*** SOURCE EXTRACT
Factory class for the Tensor Flow Ground Truth Physical PSF Field Model.

This factory class is responsible for instantiating instances of the TensorFlow Ground Truth Physical PSF Field Model. It is registered with the PSF model factory registry.

Parameters:: ids (tuple) – A tuple containing identifiers for the factory class.

get_model_instance(model_params, training_params, data, coeff_mat=None)[source]: Instantiates an instance of the TensorFlow Physical Polychromatic Field class with the provided parameters.

Methods

get_model_instance(model_params, ...)

Get Model Instance.

get_model_instance(model_params, training_params, data, coeff_mat)[source]

Get Model Instance.

This method creates an instance of the TensorFlow Ground Truth SemiParametric PSF Field Model using the provided parameters.

Parameters:

model_params (Recursive Namespace) – A Recursive Namespace object containing parameters for this PSF model class.
training_params (Recursive Namespace) – A Recursive Namespace object containing training hyperparameters for this PSF model class.
data (DataConfigHandler) – A DataConfigHandler object that provides access to training and test datasets, as well as prior knowledge like Zernike coefficients.
coeff_mat (Tensor or None, optional) – Coefficient matrix defining the parametric PSF field model.

Returns:

An instance of the TensorFlow Ground Truth SemiParametric PSF Field model.

Return type:

TFGroundTruthPhysicalField

ids = ('ground_truth_physical_poly',)

class wf_psf.psf_models.tf_modules.tf_psf_field.GroundTruthSemiParamFieldFactory[source]

Bases: PSFModelBaseFactory

Factory class for the TensorFlow Ground Truth Physical PSF Field Model.

This factory class is responsible for instantiating instances of the TensorFlow Ground Truth SemiParametric PSF Field Model. It is registered with the PSF model factory registry.

Parameters:: ids (tuple) – A tuple containing identifiers for the factory class.

get_model_instance(model_params, training_params, data, coeff_mat=None)[source]: Instantiates an instance of the TensorFlow Ground Truth SemiParametric Field class with the provided parameters.

Methods

get_model_instance(model_params, ...[, ...])

Get Model Instance.

get_model_instance(model_params, training_params, data, coeff_mat=None)[source]

Get Model Instance.

This method creates an instance of the TensorFlow Ground Truth SemiParametric PSF Field Model using the provided parameters.

Parameters:

model_params (Recursive Namespace) – A Recursive Namespace object containing parameters for this PSF model class.
training_params (Recursive Namespace) – A Recursive Namespace object containing training hyperparameters for this PSF model class.
******
*** SOURCE RECORDS
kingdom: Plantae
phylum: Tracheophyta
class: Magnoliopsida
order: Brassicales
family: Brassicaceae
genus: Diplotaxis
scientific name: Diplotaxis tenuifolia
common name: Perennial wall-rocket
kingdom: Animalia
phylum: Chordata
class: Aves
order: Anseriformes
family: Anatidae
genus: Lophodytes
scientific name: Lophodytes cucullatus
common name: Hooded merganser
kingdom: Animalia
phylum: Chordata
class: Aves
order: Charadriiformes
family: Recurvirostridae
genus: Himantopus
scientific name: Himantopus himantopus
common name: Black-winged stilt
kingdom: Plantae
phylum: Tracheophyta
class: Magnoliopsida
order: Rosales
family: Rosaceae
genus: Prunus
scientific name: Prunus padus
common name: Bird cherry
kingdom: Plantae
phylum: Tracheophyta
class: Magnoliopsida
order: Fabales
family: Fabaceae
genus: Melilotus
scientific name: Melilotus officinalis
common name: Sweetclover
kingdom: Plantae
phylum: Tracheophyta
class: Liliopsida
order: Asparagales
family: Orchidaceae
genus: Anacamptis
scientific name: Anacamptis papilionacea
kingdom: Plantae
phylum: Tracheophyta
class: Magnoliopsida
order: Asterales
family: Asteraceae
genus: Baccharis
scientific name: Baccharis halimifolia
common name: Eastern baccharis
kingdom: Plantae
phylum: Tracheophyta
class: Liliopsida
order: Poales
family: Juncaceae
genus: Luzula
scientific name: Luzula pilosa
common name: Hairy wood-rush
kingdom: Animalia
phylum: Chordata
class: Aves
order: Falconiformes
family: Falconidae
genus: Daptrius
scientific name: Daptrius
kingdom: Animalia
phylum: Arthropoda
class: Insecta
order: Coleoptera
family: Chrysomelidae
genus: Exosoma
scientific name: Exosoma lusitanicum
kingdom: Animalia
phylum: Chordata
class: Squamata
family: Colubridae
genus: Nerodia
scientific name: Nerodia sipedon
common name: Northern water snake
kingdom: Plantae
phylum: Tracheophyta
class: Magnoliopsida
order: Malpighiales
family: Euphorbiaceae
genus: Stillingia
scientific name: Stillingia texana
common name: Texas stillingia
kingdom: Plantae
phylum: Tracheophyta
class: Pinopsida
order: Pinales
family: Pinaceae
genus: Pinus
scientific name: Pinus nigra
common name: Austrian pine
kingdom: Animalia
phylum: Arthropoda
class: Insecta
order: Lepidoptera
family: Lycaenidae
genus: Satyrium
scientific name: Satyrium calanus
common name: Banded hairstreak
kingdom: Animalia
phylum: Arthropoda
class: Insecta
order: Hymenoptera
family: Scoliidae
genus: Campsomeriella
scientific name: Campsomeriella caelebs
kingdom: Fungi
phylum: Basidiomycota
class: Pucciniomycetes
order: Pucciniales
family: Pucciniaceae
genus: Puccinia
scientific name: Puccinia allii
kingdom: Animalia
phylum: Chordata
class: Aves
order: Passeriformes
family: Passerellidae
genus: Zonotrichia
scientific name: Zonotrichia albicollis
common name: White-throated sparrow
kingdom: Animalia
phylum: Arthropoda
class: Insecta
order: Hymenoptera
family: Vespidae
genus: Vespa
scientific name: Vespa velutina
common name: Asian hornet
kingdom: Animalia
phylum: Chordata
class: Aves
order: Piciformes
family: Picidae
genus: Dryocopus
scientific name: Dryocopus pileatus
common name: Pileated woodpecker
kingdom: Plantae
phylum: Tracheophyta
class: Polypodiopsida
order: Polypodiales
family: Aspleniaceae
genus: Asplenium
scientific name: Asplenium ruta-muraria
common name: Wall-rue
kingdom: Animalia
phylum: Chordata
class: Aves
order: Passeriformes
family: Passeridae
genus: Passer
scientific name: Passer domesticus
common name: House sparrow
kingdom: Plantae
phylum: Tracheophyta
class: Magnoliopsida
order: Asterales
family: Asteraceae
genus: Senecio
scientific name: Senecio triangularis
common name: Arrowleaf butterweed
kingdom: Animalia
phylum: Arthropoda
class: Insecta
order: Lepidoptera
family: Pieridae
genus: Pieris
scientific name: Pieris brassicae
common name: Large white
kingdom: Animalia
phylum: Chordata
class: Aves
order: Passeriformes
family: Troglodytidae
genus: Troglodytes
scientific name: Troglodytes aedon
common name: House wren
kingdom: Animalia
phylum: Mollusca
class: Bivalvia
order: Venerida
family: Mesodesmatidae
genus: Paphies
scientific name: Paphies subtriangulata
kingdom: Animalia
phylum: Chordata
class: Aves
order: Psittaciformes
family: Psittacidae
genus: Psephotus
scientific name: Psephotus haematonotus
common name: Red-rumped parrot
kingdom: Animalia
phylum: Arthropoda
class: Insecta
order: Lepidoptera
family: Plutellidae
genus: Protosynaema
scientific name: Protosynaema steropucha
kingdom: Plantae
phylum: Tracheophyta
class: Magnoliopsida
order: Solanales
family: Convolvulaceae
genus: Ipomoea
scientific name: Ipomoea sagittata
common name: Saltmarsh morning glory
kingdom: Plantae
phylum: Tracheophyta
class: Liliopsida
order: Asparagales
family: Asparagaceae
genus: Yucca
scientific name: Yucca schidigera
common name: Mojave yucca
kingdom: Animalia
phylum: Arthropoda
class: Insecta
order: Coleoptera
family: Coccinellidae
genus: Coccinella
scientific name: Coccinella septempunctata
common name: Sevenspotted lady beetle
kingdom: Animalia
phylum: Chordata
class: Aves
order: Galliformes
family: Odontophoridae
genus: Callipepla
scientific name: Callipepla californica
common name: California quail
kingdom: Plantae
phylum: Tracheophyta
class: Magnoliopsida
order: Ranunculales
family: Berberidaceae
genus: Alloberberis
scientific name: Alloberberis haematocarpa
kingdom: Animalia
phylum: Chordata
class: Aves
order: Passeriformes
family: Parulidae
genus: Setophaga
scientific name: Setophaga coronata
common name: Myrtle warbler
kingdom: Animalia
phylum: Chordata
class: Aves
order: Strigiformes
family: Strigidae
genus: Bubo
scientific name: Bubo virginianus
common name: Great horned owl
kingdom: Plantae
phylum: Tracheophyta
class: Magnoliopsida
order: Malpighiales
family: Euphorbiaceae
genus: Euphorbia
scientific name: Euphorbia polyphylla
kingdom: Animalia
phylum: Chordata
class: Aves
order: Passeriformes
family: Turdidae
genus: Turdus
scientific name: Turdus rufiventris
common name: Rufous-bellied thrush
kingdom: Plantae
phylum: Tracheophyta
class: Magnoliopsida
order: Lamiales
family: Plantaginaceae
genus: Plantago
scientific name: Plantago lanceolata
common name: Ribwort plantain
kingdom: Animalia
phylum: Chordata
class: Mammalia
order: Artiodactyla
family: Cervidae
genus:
******
WHAT THIS EXERCISE ASKS –
1) In the PSF field model documentation, which class is GroundTruthSemiParamFieldFactory based on?
2) Can you update the records from the line with "family: Mesodesmatidae" through the end of the records by putting "vernacular name" wherever "common name" appears and leaving everything else unchanged? Return only those lines.

TASK-BY-TASK RESULTS –
1) PSFModelBaseFactory

2)
family: Mesodesmatidae
genus: Paphies
scientific name: Paphies subtriangulata
kingdom: Animalia
phylum: Chordata
class: Aves
order: Psittaciformes
family: Psittacidae
genus: Psephotus
scientific name: Psephotus haematonotus
vernacular name: Red-rumped parrot
kingdom: Animalia
phylum: Arthropoda
class: Insecta
order: Lepidoptera
family: Plutellidae
genus: Protosynaema
scientific name: Protosynaema steropucha
kingdom: Plantae
phylum: Tracheophyta
class: Magnoliopsida
order: Solanales
family: Convolvulaceae
genus: Ipomoea
scientific name: Ipomoea sagittata
vernacular name: Saltmarsh morning glory
kingdom: Plantae
phylum: Tracheophyta
class: Liliopsida
order: Asparagales
family: Asparagaceae
genus: Yucca
scientific name: Yucca schidigera
vernacular name: Mojave yucca
kingdom: Animalia
phylum: Arthropoda
class: Insecta
order: Coleoptera
family: Coccinellidae
genus: Coccinella
scientific name: Coccinella septempunctata
vernacular name: Sevenspotted lady beetle
kingdom: Animalia
phylum: Chordata
class: Aves
order: Galliformes
family: Odontophoridae
genus: Callipepla
scientific name: Callipepla californica
vernacular name: California quail
kingdom: Plantae
phylum: Tracheophyta
class: Magnoliopsida
order: Ranunculales
family: Berberidaceae
genus: Alloberberis
scientific name: Alloberberis haematocarpa
kingdom: Animalia
phylum: Chordata
class: Aves
order: Passeriformes
family: Parulidae
genus: Setophaga
scientific name: Setophaga coronata
vernacular name: Myrtle warbler
kingdom: Animalia
phylum: Chordata
class: Aves
order: Strigiformes
family: Strigidae
genus: Bubo
scientific name: Bubo virginianus
vernacular name: Great horned owl
kingdom: Plantae
phylum: Tracheophyta
class: Magnoliopsida
order: Malpighiales
family: Euphorbiaceae
genus: Euphorbia
scientific name: Euphorbia polyphylla
kingdom: Animalia
phylum: Chordata
class: Aves
order: Passeriformes
family: Turdidae
genus: Turdus
scientific name: Turdus rufiventris
vernacular name: Rufous-bellied thrush
kingdom: Plantae
phylum: Tracheophyta
class: Magnoliopsida
order: Lamiales
family: Plantaginaceae
genus: Plantago
scientific name: Plantago lanceolata
vernacular name: Ribwort plantain
kingdom: Animalia
phylum: Chordata
class: Mammalia
order: Artiodactyla
family: Cervidae
genus:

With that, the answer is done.